**Reading passage:**

%%

Research Mentor and Department
Tao Ju, Department of Computer Science and Engineering
Understanding the structures of macromolecular assemblies is necessary to describe the mechanics of a wide variety of cellular processes. Such assemblies often consist of hundreds of proteins and nucleic acid, each with a unique shape. Modern imaging techniques, including electron cryo-microscopy, create 3D density maps to portray the shapes of these assemblies. However, computational methods for deriving structural models from these images are not fully developed because structural geometry varies depending on the image resolution. To address this issue, we developed geometric algorithms in Gorgon, a molecular visualization software. First, we created an interface for Pathwalking. This algorithm determines protein backbones by first creating a pre-determined number of pseudo-atoms at regions with high densities, then determining a path through these pseudo-atoms with a travelling-salesman heuristic. As long as structural features are resolvable, Pathwalking accurately constructs models even at resolutions as low 7-8 ̊A. Our interface allows for biomedical researchers to adjust parameters for an algorithm which was previously restricted to the command line. To address the cases in which parameters for Pathwalking are not known and when maps are of higher resolution (<5 >̊A), we also developed Extremal Curve Skeletonization. Skeletonization uses the geometric profiles of locally maximal density curves and surfaces to identify α-helices and β-sheets. Such secondary structures (SSEs) play in pivotal role in protein interactions. We found that the SSEs which could be accurately obtained through skeletonization can be used as anchors for identifying the rest of the protein structure. Our future work involves creating algorithms that will detect the resolution and automatically adjust the algorithm accordingly. Such resolution-aware algorithms will reduce the labour involved in converting density maps into structural models and reduce the human bias that often results from this process.

%%

**Dataset extract:**
%%

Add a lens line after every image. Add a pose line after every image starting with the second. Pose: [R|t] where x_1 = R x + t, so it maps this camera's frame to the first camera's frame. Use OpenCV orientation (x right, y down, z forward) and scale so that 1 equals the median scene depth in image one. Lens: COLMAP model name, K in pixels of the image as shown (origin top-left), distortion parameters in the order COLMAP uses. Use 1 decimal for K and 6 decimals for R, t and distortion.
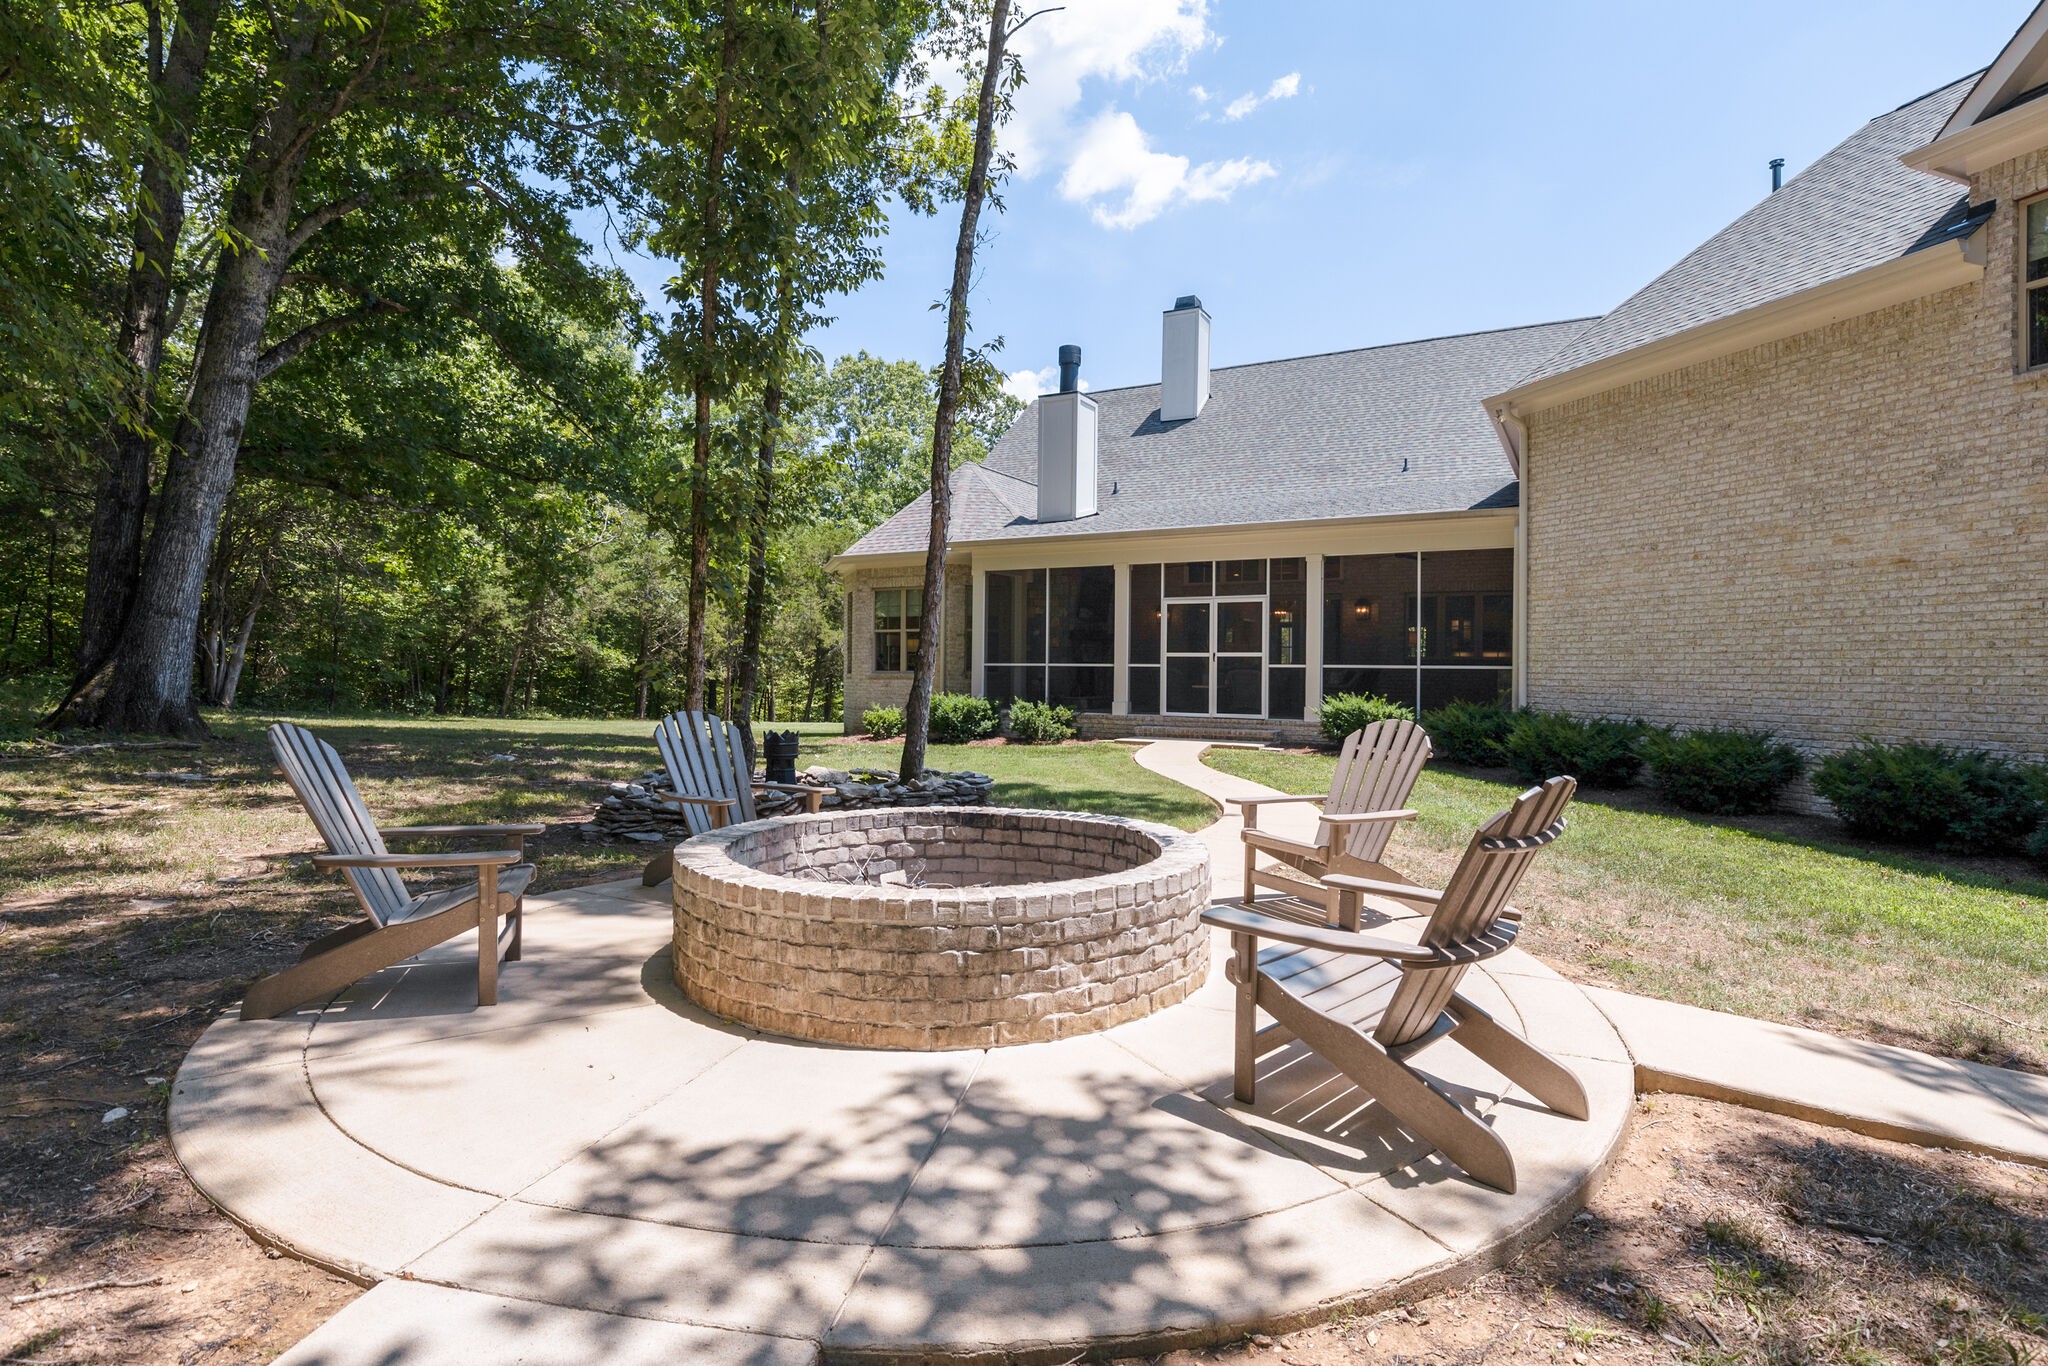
lens RADIAL K [[1049.3, 0, 1024.6], [0, 1049.3, 642.2], [0, 0, 1]] dist [0.000254, 0.000748]
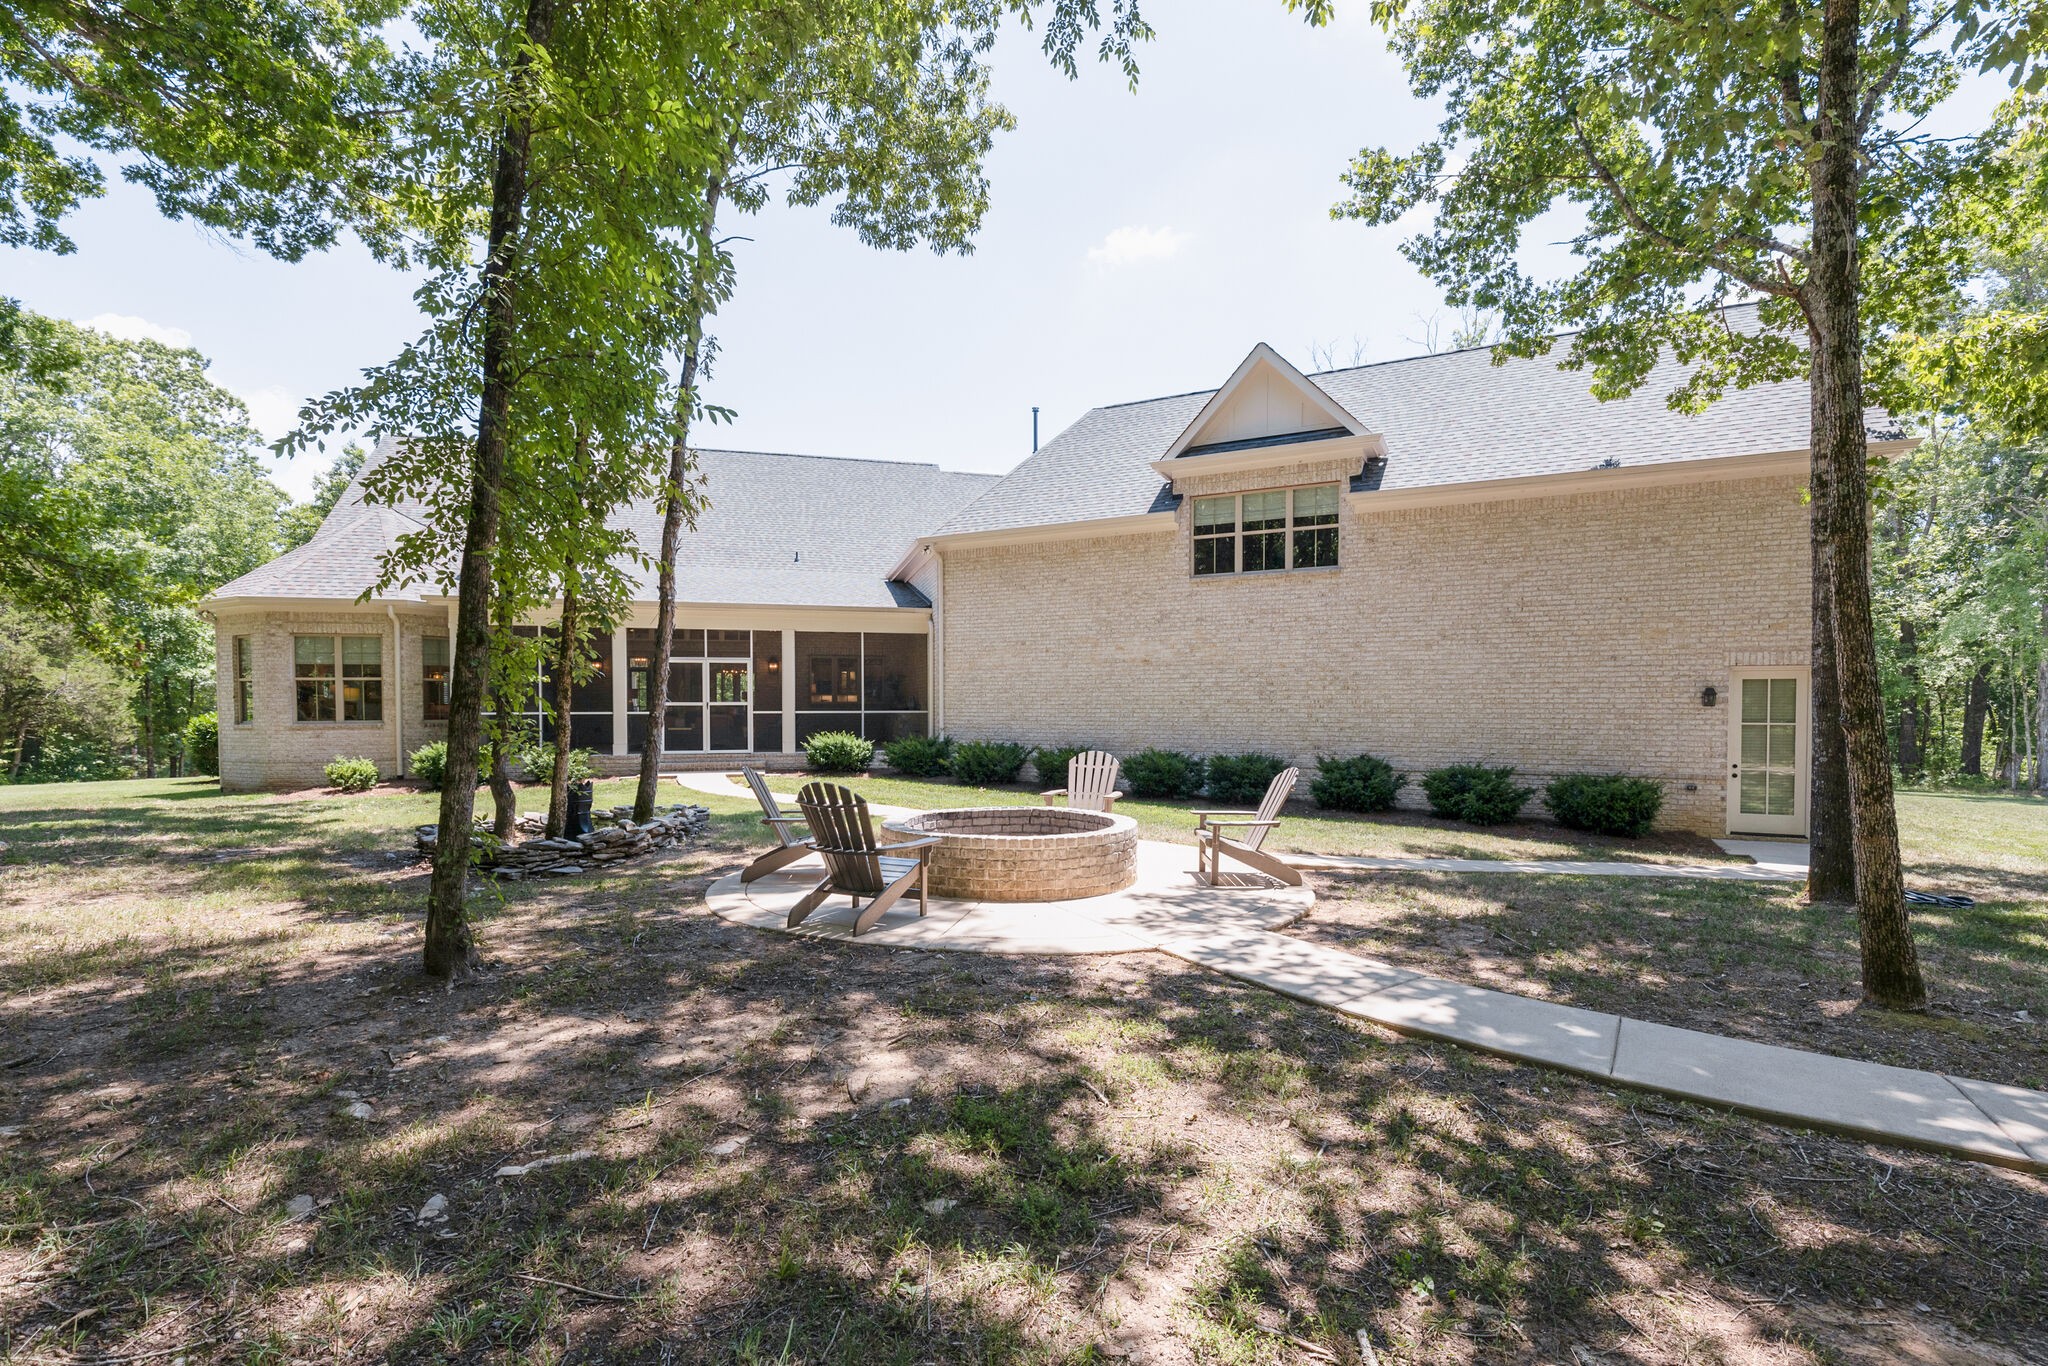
lens RADIAL K [[932.3, 0, 1036.4], [0, 932.3, 681.8], [0, 0, 1]] dist [0.001357, 0.000387]
pose [[0.721722, 0.005687, 0.692160, -0.339730], [-0.010078, 0.999947, 0.002292, -0.023234], [-0.692110, -0.008630, 0.721740, -0.093774]]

%%

According to the research summary, what name is given to the molecular visualization software in which the geometric algorithms were developed? The listing is separate material, apart from the research summary.

Gorgon